(Page-level text extractions)
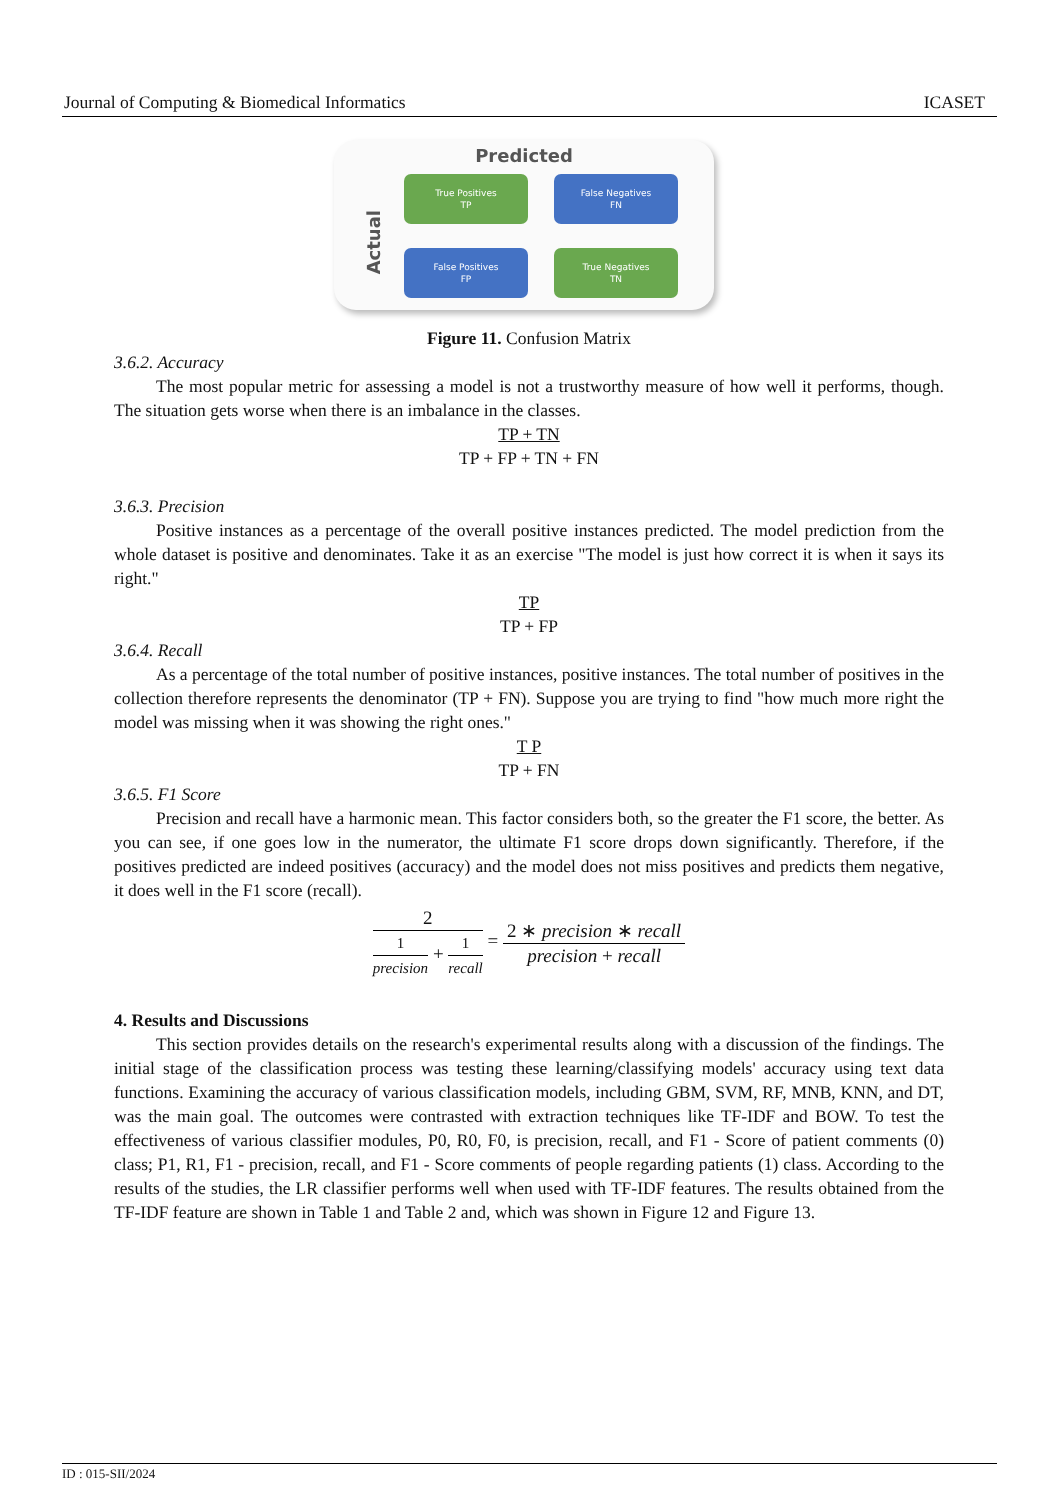Journal of Computing & Biomedical Informatics ICASET
Predicted
Actual
True Positives
TP
False Negatives
FN
False Positives
FP
True Negatives
TN
Figure 11. Confusion Matrix
3.6.2. Accuracy
The most popular metric for assessing a model is not a trustworthy measure of how well it performs, though. The situation gets worse when there is an imbalance in the classes.
TP + TN
TP + FP + TN + FN
3.6.3. Precision
Positive instances as a percentage of the overall positive instances predicted. The model prediction from the whole dataset is positive and denominates. Take it as an exercise "The model is just how correct it is when it says its right."
TP
TP + FP
3.6.4. Recall
As a percentage of the total number of positive instances, positive instances. The total number of positives in the collection therefore represents the denominator (TP + FN). Suppose you are trying to find "how much more right the model was missing when it was showing the right ones."
T P
TP + FN
3.6.5. F1 Score
Precision and recall have a harmonic mean. This factor considers both, so the greater the F1 score, the better. As you can see, if one goes low in the numerator, the ultimate F1 score drops down significantly. Therefore, if the positives predicted are indeed positives (accuracy) and the model does not miss positives and predicts them negative, it does well in the F1 score (recall).
2
1
precision
+
1
recall
=
2 ∗ precision ∗ recall
precision + recall
4. Results and Discussions
This section provides details on the research's experimental results along with a discussion of the findings. The initial stage of the classification process was testing these learning/classifying models' accuracy using text data functions. Examining the accuracy of various classification models, including GBM, SVM, RF, MNB, KNN, and DT, was the main goal. The outcomes were contrasted with extraction techniques like TF-IDF and BOW. To test the effectiveness of various classifier modules, P0, R0, F0, is precision, recall, and F1 - Score of patient comments (0) class; P1, R1, F1 - precision, recall, and F1 - Score comments of people regarding patients (1) class. According to the results of the studies, the LR classifier performs well when used with TF-IDF features. The results obtained from the TF-IDF feature are shown in Table 1 and Table 2 and, which was shown in Figure 12 and Figure 13.
ID : 015-SII/2024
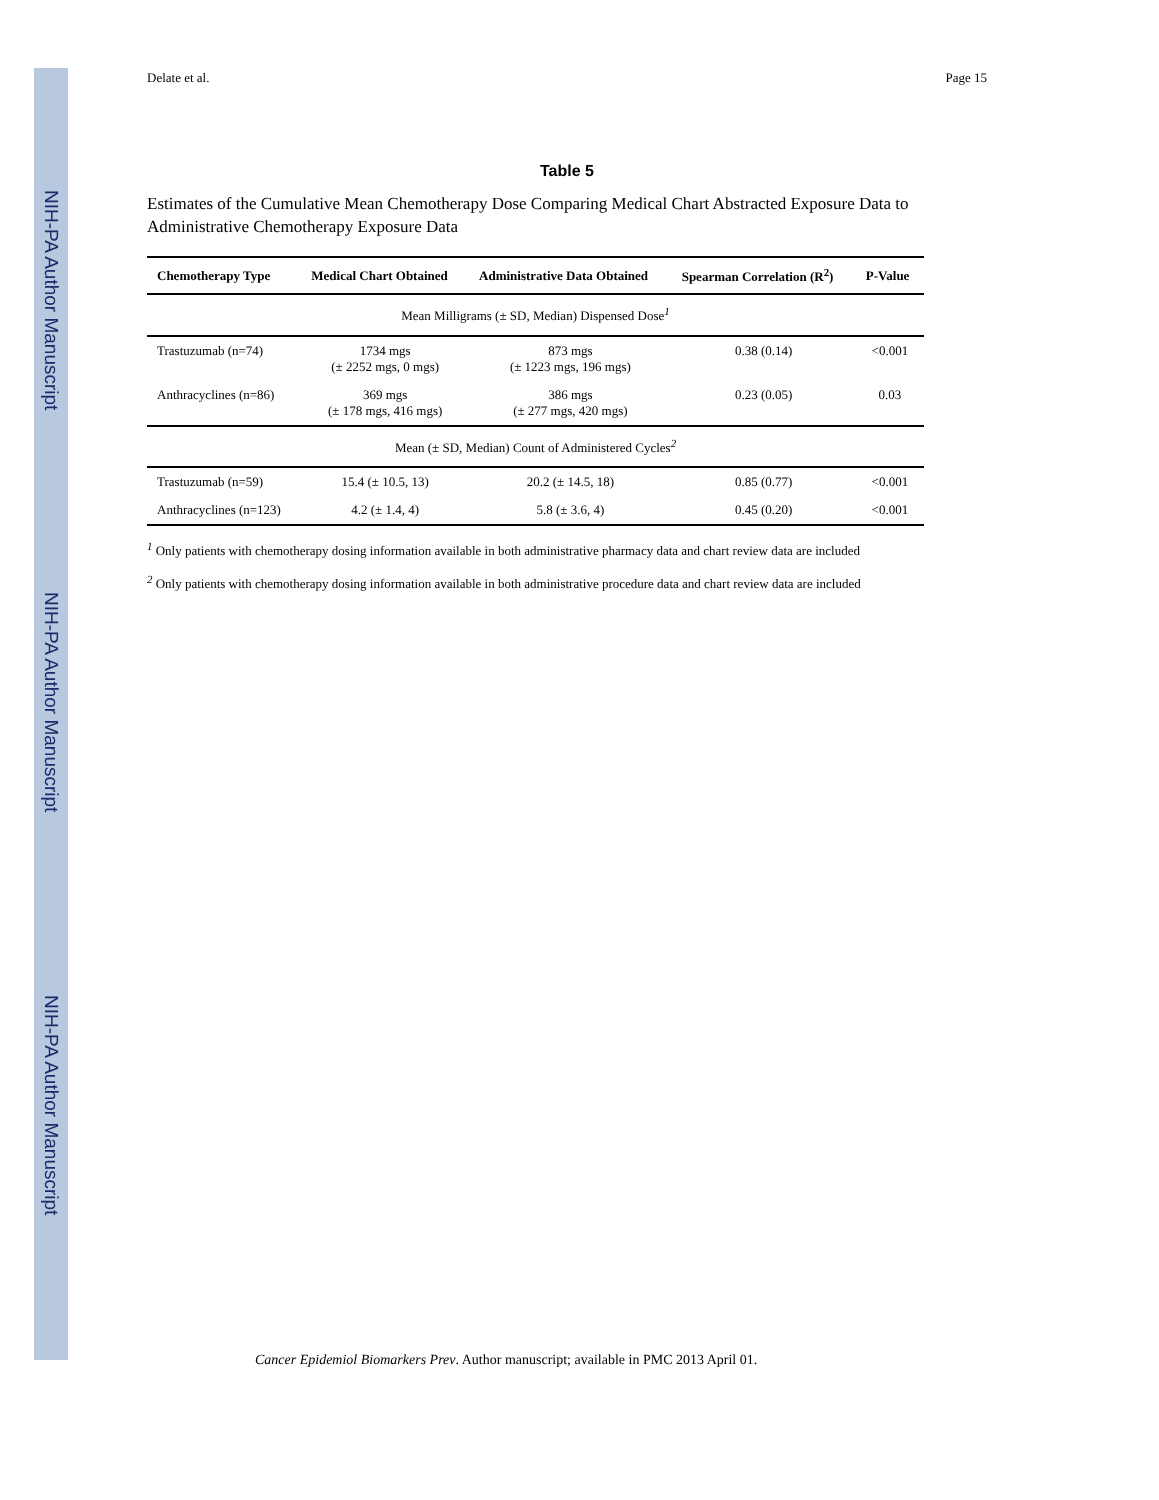NIH-PA Author Manuscript
NIH-PA Author Manuscript
NIH-PA Author Manuscript
Delate et al. Page 15
Table 5
Estimates of the Cumulative Mean Chemotherapy Dose Comparing Medical Chart Abstracted Exposure Data to Administrative Chemotherapy Exposure Data
| Chemotherapy Type | Medical Chart Obtained | Administrative Data Obtained | Spearman Correlation (R<sup>2</sup>) | P-Value |
| --- | --- | --- | --- | --- |
| Mean Milligrams (± SD, Median) Dispensed Dose<sup>1</sup> | | | | |
| Trastuzumab (n=74) | 1734 mgs (± 2252 mgs, 0 mgs) | 873 mgs (± 1223 mgs, 196 mgs) | 0.38 (0.14) | <0.001 |
| Anthracyclines (n=86) | 369 mgs (± 178 mgs, 416 mgs) | 386 mgs (± 277 mgs, 420 mgs) | 0.23 (0.05) | 0.03 |
| Mean (± SD, Median) Count of Administered Cycles<sup>2</sup> | | | | |
| Trastuzumab (n=59) | 15.4 (± 10.5, 13) | 20.2 (± 14.5, 18) | 0.85 (0.77) | <0.001 |
| Anthracyclines (n=123) | 4.2 (± 1.4, 4) | 5.8 (± 3.6, 4) | 0.45 (0.20) | <0.001 |
<sup>1</sup> Only patients with chemotherapy dosing information available in both administrative pharmacy data and chart review data are included
<sup>2</sup> Only patients with chemotherapy dosing information available in both administrative procedure data and chart review data are included
Cancer Epidemiol Biomarkers Prev. Author manuscript; available in PMC 2013 April 01.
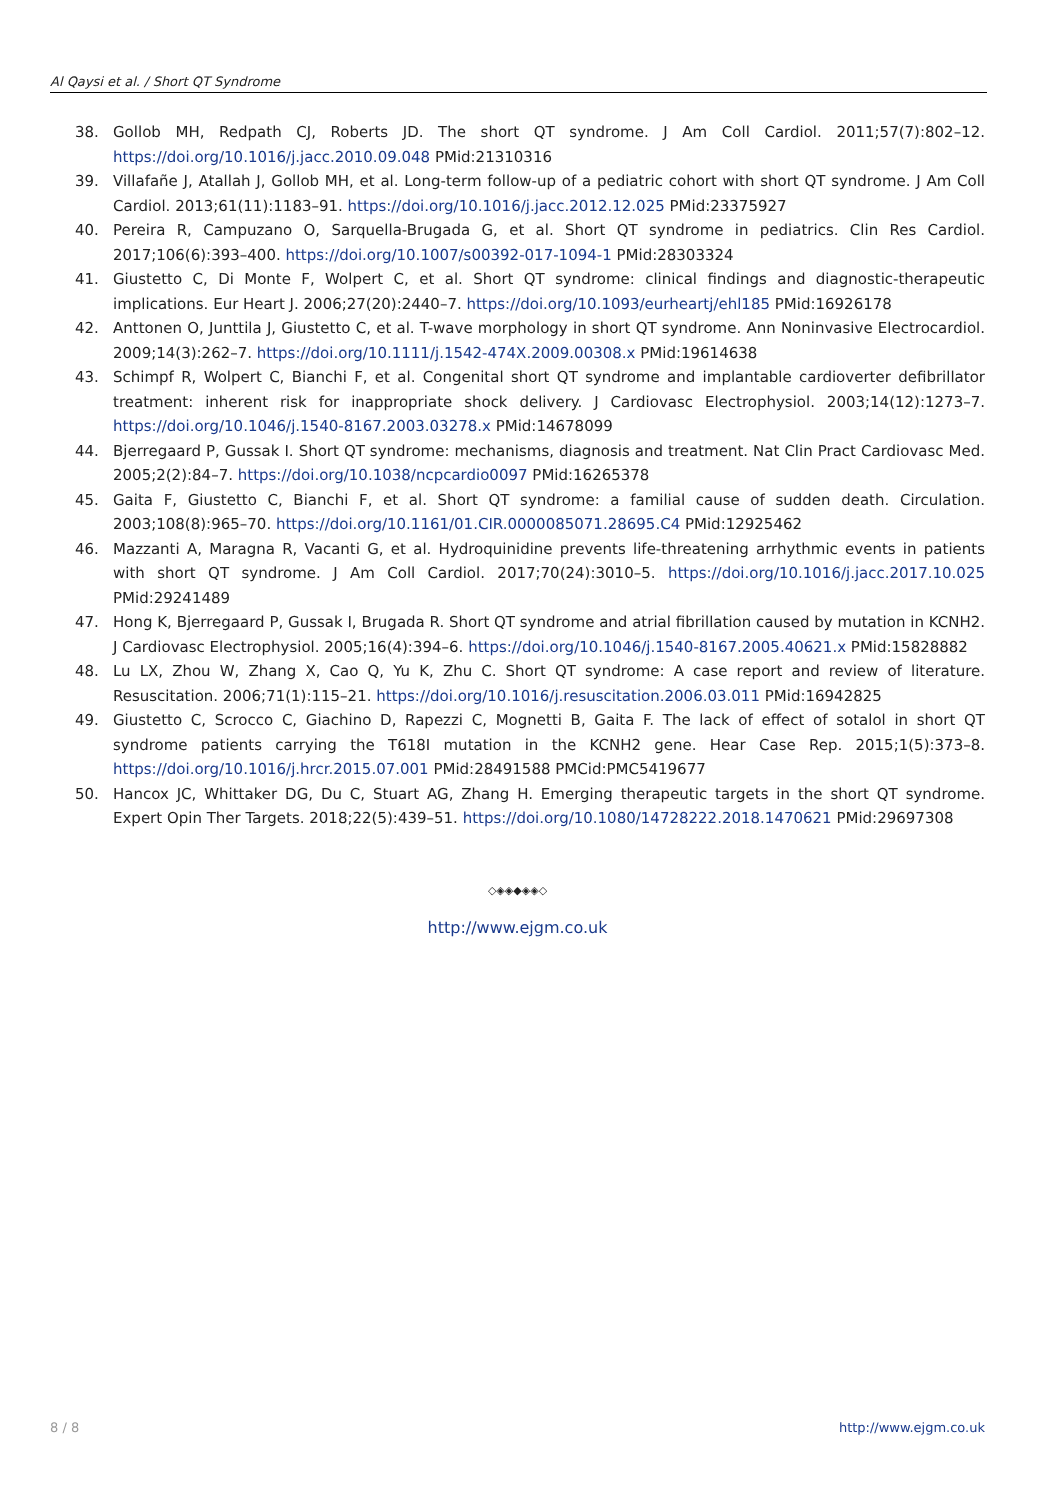Al Qaysi et al. / Short QT Syndrome
38. Gollob MH, Redpath CJ, Roberts JD. The short QT syndrome. J Am Coll Cardiol. 2011;57(7):802–12. https://doi.org/10.1016/j.jacc.2010.09.048 PMid:21310316
39. Villafañe J, Atallah J, Gollob MH, et al. Long-term follow-up of a pediatric cohort with short QT syndrome. J Am Coll Cardiol. 2013;61(11):1183–91. https://doi.org/10.1016/j.jacc.2012.12.025 PMid:23375927
40. Pereira R, Campuzano O, Sarquella-Brugada G, et al. Short QT syndrome in pediatrics. Clin Res Cardiol. 2017;106(6):393–400. https://doi.org/10.1007/s00392-017-1094-1 PMid:28303324
41. Giustetto C, Di Monte F, Wolpert C, et al. Short QT syndrome: clinical findings and diagnostic-therapeutic implications. Eur Heart J. 2006;27(20):2440–7. https://doi.org/10.1093/eurheartj/ehl185 PMid:16926178
42. Anttonen O, Junttila J, Giustetto C, et al. T-wave morphology in short QT syndrome. Ann Noninvasive Electrocardiol. 2009;14(3):262–7. https://doi.org/10.1111/j.1542-474X.2009.00308.x PMid:19614638
43. Schimpf R, Wolpert C, Bianchi F, et al. Congenital short QT syndrome and implantable cardioverter defibrillator treatment: inherent risk for inappropriate shock delivery. J Cardiovasc Electrophysiol. 2003;14(12):1273–7. https://doi.org/10.1046/j.1540-8167.2003.03278.x PMid:14678099
44. Bjerregaard P, Gussak I. Short QT syndrome: mechanisms, diagnosis and treatment. Nat Clin Pract Cardiovasc Med. 2005;2(2):84–7. https://doi.org/10.1038/ncpcardio0097 PMid:16265378
45. Gaita F, Giustetto C, Bianchi F, et al. Short QT syndrome: a familial cause of sudden death. Circulation. 2003;108(8):965–70. https://doi.org/10.1161/01.CIR.0000085071.28695.C4 PMid:12925462
46. Mazzanti A, Maragna R, Vacanti G, et al. Hydroquinidine prevents life-threatening arrhythmic events in patients with short QT syndrome. J Am Coll Cardiol. 2017;70(24):3010–5. https://doi.org/10.1016/j.jacc.2017.10.025 PMid:29241489
47. Hong K, Bjerregaard P, Gussak I, Brugada R. Short QT syndrome and atrial fibrillation caused by mutation in KCNH2. J Cardiovasc Electrophysiol. 2005;16(4):394–6. https://doi.org/10.1046/j.1540-8167.2005.40621.x PMid:15828882
48. Lu LX, Zhou W, Zhang X, Cao Q, Yu K, Zhu C. Short QT syndrome: A case report and review of literature. Resuscitation. 2006;71(1):115–21. https://doi.org/10.1016/j.resuscitation.2006.03.011 PMid:16942825
49. Giustetto C, Scrocco C, Giachino D, Rapezzi C, Mognetti B, Gaita F. The lack of effect of sotalol in short QT syndrome patients carrying the T618I mutation in the KCNH2 gene. Hear Case Rep. 2015;1(5):373–8. https://doi.org/10.1016/j.hrcr.2015.07.001 PMid:28491588 PMCid:PMC5419677
50. Hancox JC, Whittaker DG, Du C, Stuart AG, Zhang H. Emerging therapeutic targets in the short QT syndrome. Expert Opin Ther Targets. 2018;22(5):439–51. https://doi.org/10.1080/14728222.2018.1470621 PMid:29697308
◇◈◈◆◈◈◇
http://www.ejgm.co.uk
8 / 8 http://www.ejgm.co.uk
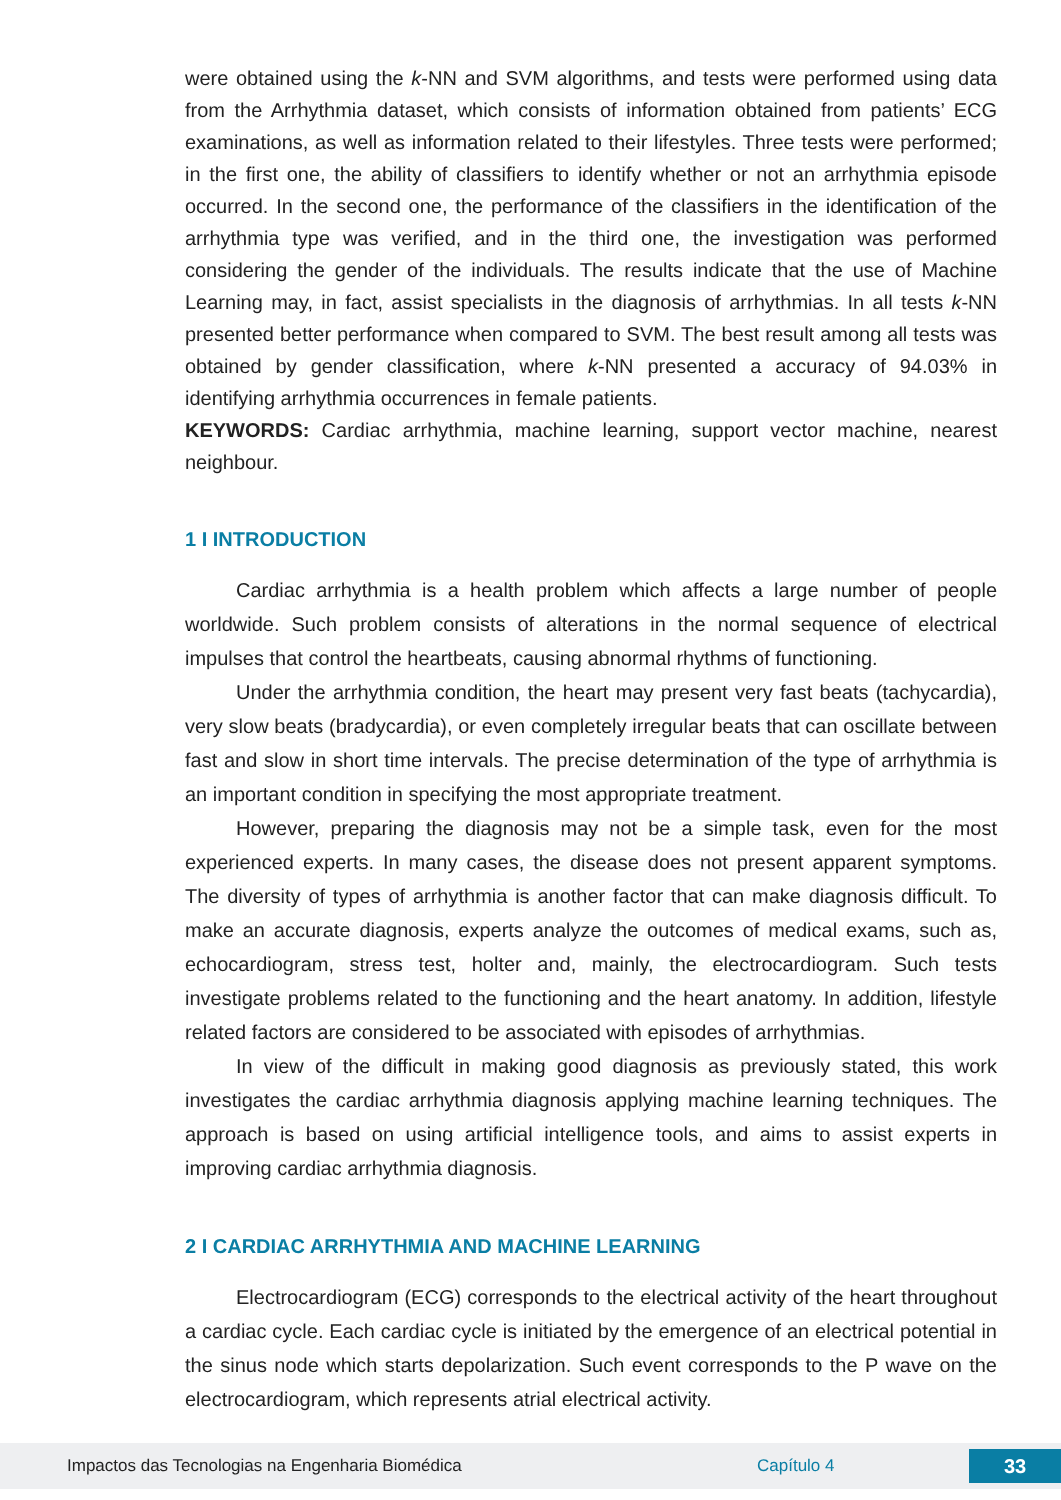were obtained using the k-NN and SVM algorithms, and tests were performed using data from the Arrhythmia dataset, which consists of information obtained from patients’ ECG examinations, as well as information related to their lifestyles. Three tests were performed; in the first one, the ability of classifiers to identify whether or not an arrhythmia episode occurred. In the second one, the performance of the classifiers in the identification of the arrhythmia type was verified, and in the third one, the investigation was performed considering the gender of the individuals. The results indicate that the use of Machine Learning may, in fact, assist specialists in the diagnosis of arrhythmias. In all tests k-NN presented better performance when compared to SVM. The best result among all tests was obtained by gender classification, where k-NN presented a accuracy of 94.03% in identifying arrhythmia occurrences in female patients.
KEYWORDS: Cardiac arrhythmia, machine learning, support vector machine, nearest neighbour.
1 I INTRODUCTION
Cardiac arrhythmia is a health problem which affects a large number of people worldwide. Such problem consists of alterations in the normal sequence of electrical impulses that control the heartbeats, causing abnormal rhythms of functioning.
Under the arrhythmia condition, the heart may present very fast beats (tachycardia), very slow beats (bradycardia), or even completely irregular beats that can oscillate between fast and slow in short time intervals. The precise determination of the type of arrhythmia is an important condition in specifying the most appropriate treatment.
However, preparing the diagnosis may not be a simple task, even for the most experienced experts. In many cases, the disease does not present apparent symptoms. The diversity of types of arrhythmia is another factor that can make diagnosis difficult. To make an accurate diagnosis, experts analyze the outcomes of medical exams, such as, echocardiogram, stress test, holter and, mainly, the electrocardiogram. Such tests investigate problems related to the functioning and the heart anatomy. In addition, lifestyle related factors are considered to be associated with episodes of arrhythmias.
In view of the difficult in making good diagnosis as previously stated, this work investigates the cardiac arrhythmia diagnosis applying machine learning techniques. The approach is based on using artificial intelligence tools, and aims to assist experts in improving cardiac arrhythmia diagnosis.
2 I CARDIAC ARRHYTHMIA AND MACHINE LEARNING
Electrocardiogram (ECG) corresponds to the electrical activity of the heart throughout a cardiac cycle. Each cardiac cycle is initiated by the emergence of an electrical potential in the sinus node which starts depolarization. Such event corresponds to the P wave on the electrocardiogram, which represents atrial electrical activity.
Impactos das Tecnologias na Engenharia Biomédica Capítulo 4 33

#### [Your goal]
Copy whichever lines of the records above contain the word "therapeutic".

#### [The completed task]
41. Giustetto C, Di Monte F, Wolpert C, et al. Short QT syndrome: clinical findings and diagnostic-therapeutic implications. Eur Heart J. 2006;27(20):2440–7. https://doi.org/10.1093/eurheartj/ehl185 PMid:16926178
50. Hancox JC, Whittaker DG, Du C, Stuart AG, Zhang H. Emerging therapeutic targets in the short QT syndrome. Expert Opin Ther Targets. 2018;22(5):439–51. https://doi.org/10.1080/14728222.2018.1470621 PMid:29697308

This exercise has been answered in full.